Japan just announced an extremely aggressive monetary policy last Thursday that could see the Bank of Japan pump up its money printing presses and double its government bond holdings within two years. (Source: Ranasinghe, D., “Bank of Japan Unveils Aggressive Monetary Policy,” CNBC, April 4, 2013.) This all sounds so familiar.
I hate to sound repetitive, but the easy money strategy could blow up as interest rates rise.

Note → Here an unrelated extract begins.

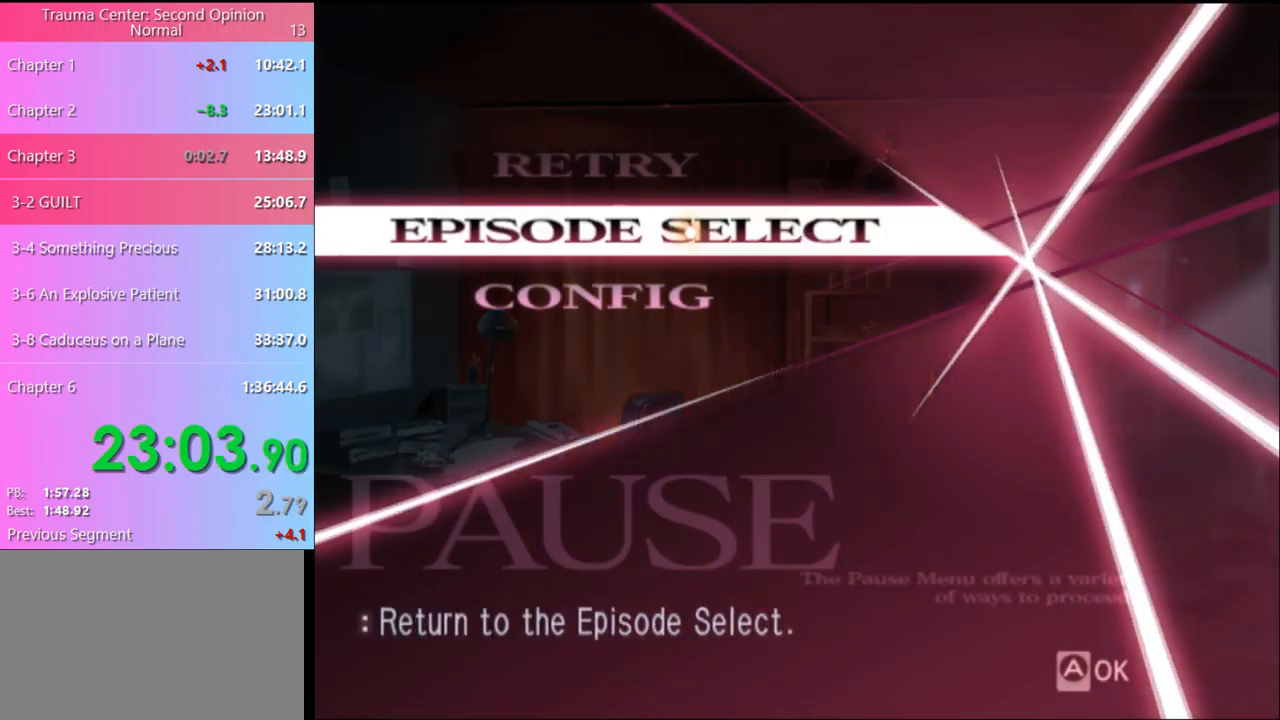
{"keys": [], "mouse": [], "events": [[67, "mouse_left", "up"]]}
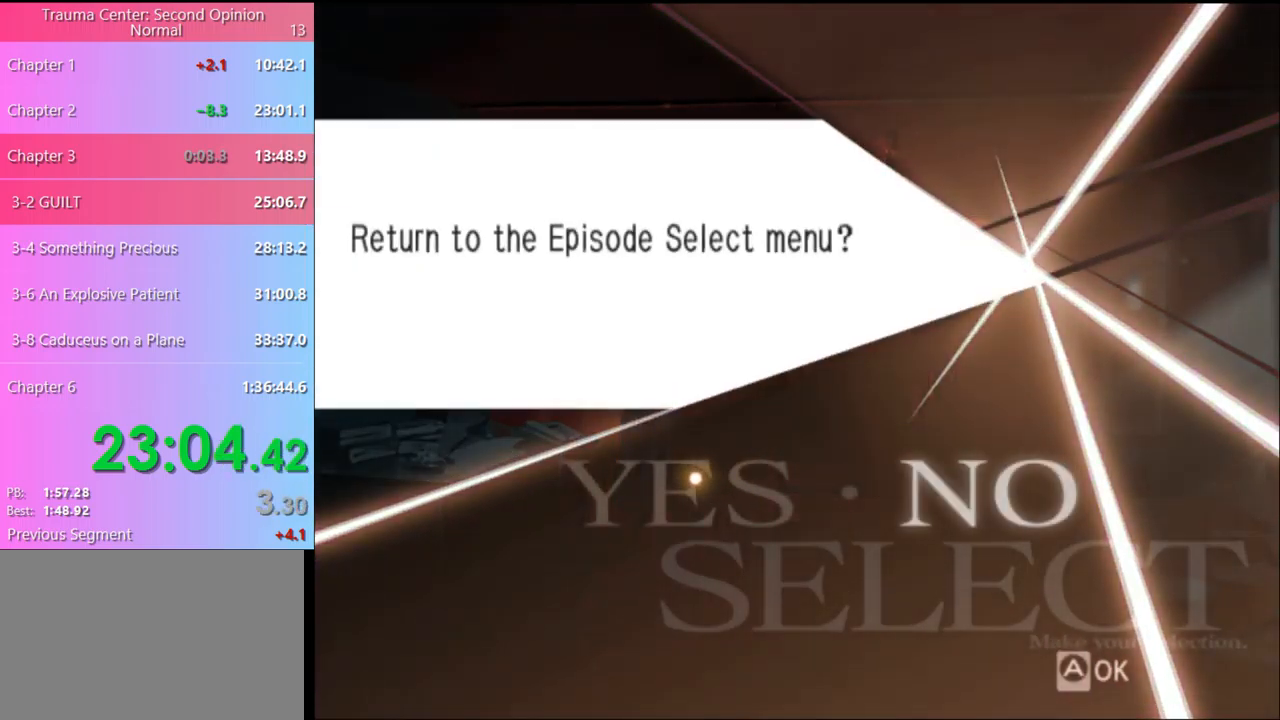
{"keys": ["a", "s"], "mouse": [], "events": [[200, "mouse_left", "down"], [267, "mouse_left", "up"], [367, "a", "down"], [400, "s", "down"]]}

Japan is a great example of how low interest rates have done very little to help the economy. I’m not saying the United States is in a similar situation, but there’s an eerie resemblance.
The Japanese stock market may be the top-performing market in the world in 2013, but much of the upward push has been driven by government spending and the promise of more spending.
I remain negative on Japan. The country’s gross domestic product (GDP) growth was a surprise 0.2% in the fourth quarter, following an initial estimate that called for a contraction of 0.4%, according to the country’s Cabinet Office. The result lifted the Japanese market and drove optimism toward the possibility of the country getting out of its long coma. While this could happen, it hasn’t in the past.
Japan could escape from its economic dormancy, but it’s going to take plenty of money and a massive build up of national debt to achieve that goal. Just like in America, Japan will create an even worse national debt situation in order to save the day. The problem is that down the road, the offloading of the national debt and its associated issues will impact the country.
Imagine the massive national debt load to be created by Prime Minister Shinzo Abe’s stimulus strategy, which calls for $2.4 trillion over the next 10 years to try to drive Japan’s GDP growth. The problem is that just like America, Japan has no money in the coffers. The Bank of Japan will do the easy thing and print money, just like the Federal Reserve, the European Central Bank, and others. My concern is that Japan’s current national debt levels represent some of the highest in the world, and this is before the new stimulus. In 2011, Japan’s national debt as a percentage of GDP was a colossal 208.2%. (Source: International Monetary Fund, last accessed April 5, 2013.) The U.S. was at 102.9% in 2011. Greece is in between.
While I’m not calling for a financial Armageddon just yet, the continued use of printed money will not end up well. My advice: move your money to bonds and short stocks once interest rates begin to rise and the national debt situation becomes even more unmanageable.